++++ SOURCE DOCUMENT ++++

When I first studied Robert Frost’s “The Road Not Taken” in middle school, I was unable to grasp its ambiguity. I always thought that Frost’s persona chooses “a road less traveled by” and lives life being subversive and irreverent. I was wrong. In the poem, both of the two roads that “diverged in a yellow wood” are actually “about the same.” But there has to be a choice, and sometimes, they it can be involuntary (as I learned the hard way). This makes me extremely thankful and resolute when I can make conscious choices and plan for the future, and so I know now that Frost's poem is also about "the road not [yet] taken."
For everyone, this means something slightly different. For me, it means constant vigilance, learning, and love. Our journey is hard, complex, and it often presents unexpected twists, but reflecting on the roads not taken and not yet taken each day gives us a little more strength and confidence. Life cannot and will not me perfect, and the truth is it will end. But as Willa Cather would say, “The end is nothing, the road is all.” The road not taken in the past, and the road not yet taken that lies ahead.

++++ MATERIAL PROVIDED ++++

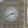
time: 2:41
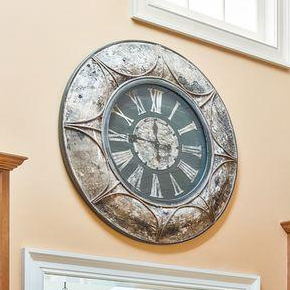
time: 11:46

++++

TASK DETAILS >>
Carry on the essay about Frost's "The Road Not Taken" with new sentences that follow its last line, keeping the same first-person voice.

EXERCISE ANSWER >>
But about the present? It joints the past and the future. What then, is “the road not taken” in the perpetual now? Personally, I find an answer in these lines from Alfred Lord Tennyson’s “Ulysses”:
Tho’ much is taken, much abides; and though
We are not now that strength which in old days
Moved earth and heaven; that which we are, we are
One equal temper of heroic hearts,
Made weak by time and fate, but strong in will
To strive, to seek, to find, and not to yield.